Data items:
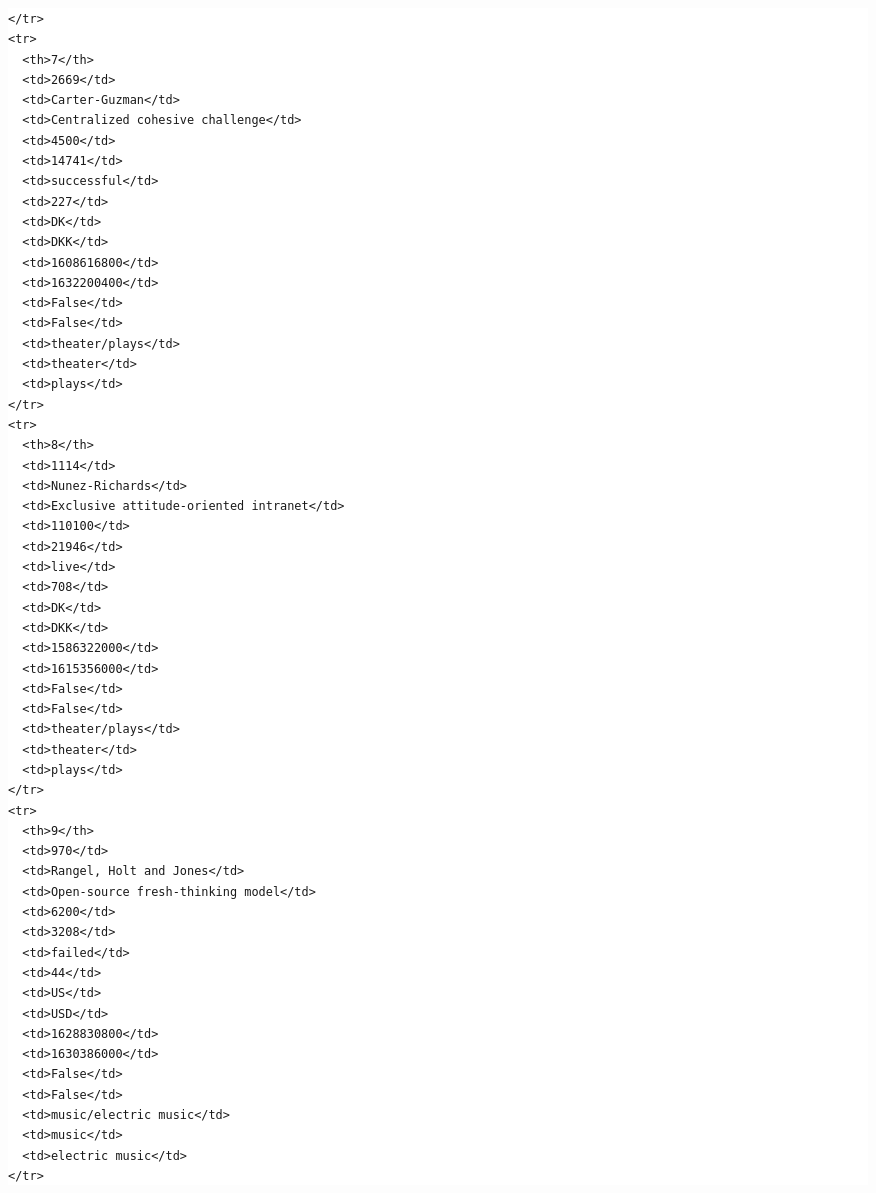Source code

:     </tr>
    <tr>
      <th>7</th>
      <td>2669</td>
      <td>Carter-Guzman</td>
      <td>Centralized cohesive challenge</td>
      <td>4500</td>
      <td>14741</td>
      <td>successful</td>
      <td>227</td>
      <td>DK</td>
      <td>DKK</td>
      <td>1608616800</td>
      <td>1632200400</td>
      <td>False</td>
      <td>False</td>
      <td>theater/plays</td>
      <td>theater</td>
      <td>plays</td>
    </tr>
    <tr>
      <th>8</th>
      <td>1114</td>
      <td>Nunez-Richards</td>
      <td>Exclusive attitude-oriented intranet</td>
      <td>110100</td>
      <td>21946</td>
      <td>live</td>
      <td>708</td>
      <td>DK</td>
      <td>DKK</td>
      <td>1586322000</td>
      <td>1615356000</td>
      <td>False</td>
      <td>False</td>
      <td>theater/plays</td>
      <td>theater</td>
      <td>plays</td>
    </tr>
    <tr>
      <th>9</th>
      <td>970</td>
      <td>Rangel, Holt and Jones</td>
      <td>Open-source fresh-thinking model</td>
      <td>6200</td>
      <td>3208</td>
      <td>failed</td>
      <td>44</td>
      <td>US</td>
      <td>USD</td>
      <td>1628830800</td>
      <td>1630386000</td>
      <td>False</td>
      <td>False</td>
      <td>music/electric music</td>
      <td>music</td>
      <td>electric music</td>
    </tr>
  </tbody>
</table>
</div>
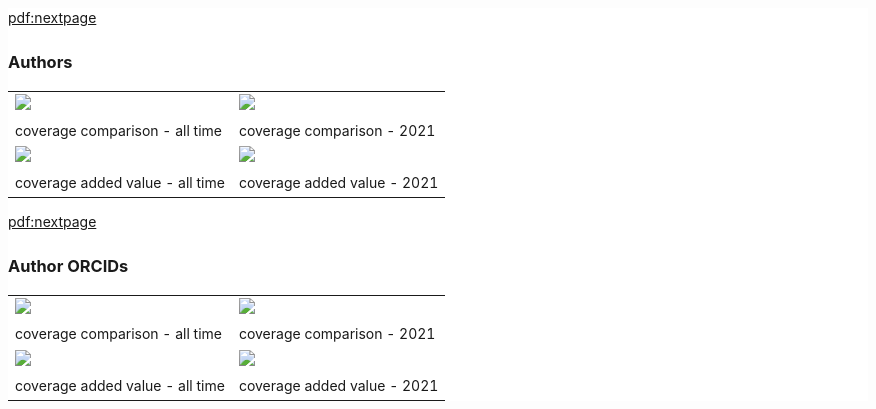

<pdf:nextpage>

### Authors






<table>
  <tr>
    <td valign="top"> <img src="C:\Users\Bianca\AppData\Local\Temp\precipy\output_cache\da\daf8725db8d7d98a650969dc6ccc62416ab9048c36e9ee4056d4708a12859409.png"></td>
    <td valign="top"> <img src="C:\Users\Bianca\AppData\Local\Temp\precipy\output_cache\98\981789a5a931db49dd5c8341d076161cb4d276005fa206f88108c3118520b518.png"></td>
  </tr>
  <tr>
    <td>coverage comparison - all time</td>
    <td>coverage comparison - 2021</td>
  </tr>
<tr>
    <td valign="top"> <img src="C:\Users\Bianca\AppData\Local\Temp\precipy\output_cache\46\4673799a49917e20882707ee6cb2487416da11e02c6c63173b1194ca304cbca3.png"></td>
    <td valign="top"> <img src="C:\Users\Bianca\AppData\Local\Temp\precipy\output_cache\87\87103f0aa8de4a8a0a66fe791bd8c08d95437263fa5e0c168b4054fd016f52c8.png"></td>
  </tr>
  <tr>
    <td>coverage added value - all time</td>
    <td>coverage added value - 2021</td>
  </tr>
 </table>



<pdf:nextpage>

### Author ORCIDs






<table>
  <tr>
    <td valign="top"> <img src="C:\Users\Bianca\AppData\Local\Temp\precipy\output_cache\de\deb23e7a2f3ef711078da27b1ef1fd0ca4de2ba97f6f9e9d331258e2d619d69c.png"></td>
    <td valign="top"> <img src="C:\Users\Bianca\AppData\Local\Temp\precipy\output_cache\5d\5d641ba614fa47d1de6b6030589ae905859fb7df12b77c638ca2867f07ac11b2.png"></td>
  </tr>
  <tr>
    <td>coverage comparison - all time</td>
    <td>coverage comparison - 2021</td>
  </tr>
<tr>
    <td valign="top"> <img src="C:\Users\Bianca\AppData\Local\Temp\precipy\output_cache\66\6664950a1a2153e914a60ed9fee1ee1e9b91985a9e9b07f714fd54d0b807dfba.png"></td>
    <td valign="top"> <img src="C:\Users\Bianca\AppData\Local\Temp\precipy\output_cache\52\52ab255016297ad99755420f5993d5e3669a0c5242e0baa03428bd2c649d982e.png"></td>
  </tr>
  <tr>
    <td>coverage added value - all time</td>
    <td>coverage added value - 2021</td>
  </tr>
 </table>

§ HOW TO COMPLETE THIS TASK
Render each line of the items above as a JSON list of strings, one string per line, with blank lines omitted. Do not include the pictures.

§ TASK RESULT
[
  "Source code",
  ":     </tr>",
  "    <tr>",
  "      <th>7</th>",
  "      <td>2669</td>",
  "      <td>Carter-Guzman</td>",
  "      <td>Centralized cohesive challenge</td>",
  "      <td>4500</td>",
  "      <td>14741</td>",
  "      <td>successful</td>",
  "      <td>227</td>",
  "      <td>DK</td>",
  "      <td>DKK</td>",
  "      <td>1608616800</td>",
  "      <td>1632200400</td>",
  "      <td>False</td>",
  "      <td>False</td>",
  "      <td>theater/plays</td>",
  "      <td>theater</td>",
  "      <td>plays</td>",
  "    </tr>",
  "    <tr>",
  "      <th>8</th>",
  "      <td>1114</td>",
  "      <td>Nunez-Richards</td>",
  "      <td>Exclusive attitude-oriented intranet</td>",
  "      <td>110100</td>",
  "      <td>21946</td>",
  "      <td>live</td>",
  "      <td>708</td>",
  "      <td>DK</td>",
  "      <td>DKK</td>",
  "      <td>1586322000</td>",
  "      <td>1615356000</td>",
  "      <td>False</td>",
  "      <td>False</td>",
  "      <td>theater/plays</td>",
  "      <td>theater</td>",
  "      <td>plays</td>",
  "    </tr>",
  "    <tr>",
  "      <th>9</th>",
  "      <td>970</td>",
  "      <td>Rangel, Holt and Jones</td>",
  "      <td>Open-source fresh-thinking model</td>",
  "      <td>6200</td>",
  "      <td>3208</td>",
  "      <td>failed</td>",
  "      <td>44</td>",
  "      <td>US</td>",
  "      <td>USD</td>",
  "      <td>1628830800</td>",
  "      <td>1630386000</td>",
  "      <td>False</td>",
  "      <td>False</td>",
  "      <td>music/electric music</td>",
  "      <td>music</td>",
  "      <td>electric music</td>",
  "    </tr>",
  "  </tbody>",
  "</table>",
  "</div>",
  "<pdf:nextpage>",
  "### Authors",
  "<table>",
  "  <tr>",
  "    <td valign=\"top\"> <img src=\"C:\\Users\\Bianca\\AppData\\Local\\Temp\\precipy\\output_cache\\da\\daf8725db8d7d98a650969dc6ccc62416ab9048c36e9ee4056d4708a12859409.png\"></td>",
  "    <td valign=\"top\"> <img src=\"C:\\Users\\Bianca\\AppData\\Local\\Temp\\precipy\\output_cache\\98\\981789a5a931db49dd5c8341d076161cb4d276005fa206f88108c3118520b518.png\"></td>",
  "  </tr>",
  "  <tr>",
  "    <td>coverage comparison - all time</td>",
  "    <td>coverage comparison - 2021</td>",
  "  </tr>",
  "<tr>",
  "    <td valign=\"top\"> <img src=\"C:\\Users\\Bianca\\AppData\\Local\\Temp\\precipy\\output_cache\\46\\4673799a49917e20882707ee6cb2487416da11e02c6c63173b1194ca304cbca3.png\"></td>",
  "    <td valign=\"top\"> <img src=\"C:\\Users\\Bianca\\AppData\\Local\\Temp\\precipy\\output_cache\\87\\87103f0aa8de4a8a0a66fe791bd8c08d95437263fa5e0c168b4054fd016f52c8.png\"></td>",
  "  </tr>",
  "  <tr>",
  "    <td>coverage added value - all time</td>",
  "    <td>coverage added value - 2021</td>",
  "  </tr>",
  " </table>",
  "<pdf:nextpage>",
  "### Author ORCIDs",
  "<table>",
  "  <tr>",
  "    <td valign=\"top\"> <img src=\"C:\\Users\\Bianca\\AppData\\Local\\Temp\\precipy\\output_cache\\de\\deb23e7a2f3ef711078da27b1ef1fd0ca4de2ba97f6f9e9d331258e2d619d69c.png\"></td>",
  "    <td valign=\"top\"> <img src=\"C:\\Users\\Bianca\\AppData\\Local\\Temp\\precipy\\output_cache\\5d\\5d641ba614fa47d1de6b6030589ae905859fb7df12b77c638ca2867f07ac11b2.png\"></td>",
  "  </tr>",
  "  <tr>",
  "    <td>coverage comparison - all time</td>",
  "    <td>coverage comparison - 2021</td>",
  "  </tr>",
  "<tr>",
  "    <td valign=\"top\"> <img src=\"C:\\Users\\Bianca\\AppData\\Local\\Temp\\precipy\\output_cache\\66\\6664950a1a2153e914a60ed9fee1ee1e9b91985a9e9b07f714fd54d0b807dfba.png\"></td>",
  "    <td valign=\"top\"> <img src=\"C:\\Users\\Bianca\\AppData\\Local\\Temp\\precipy\\output_cache\\52\\52ab255016297ad99755420f5993d5e3669a0c5242e0baa03428bd2c649d982e.png\"></td>",
  "  </tr>",
  "  <tr>",
  "    <td>coverage added value - all time</td>",
  "    <td>coverage added value - 2021</td>",
  "  </tr>",
  " </table>"
]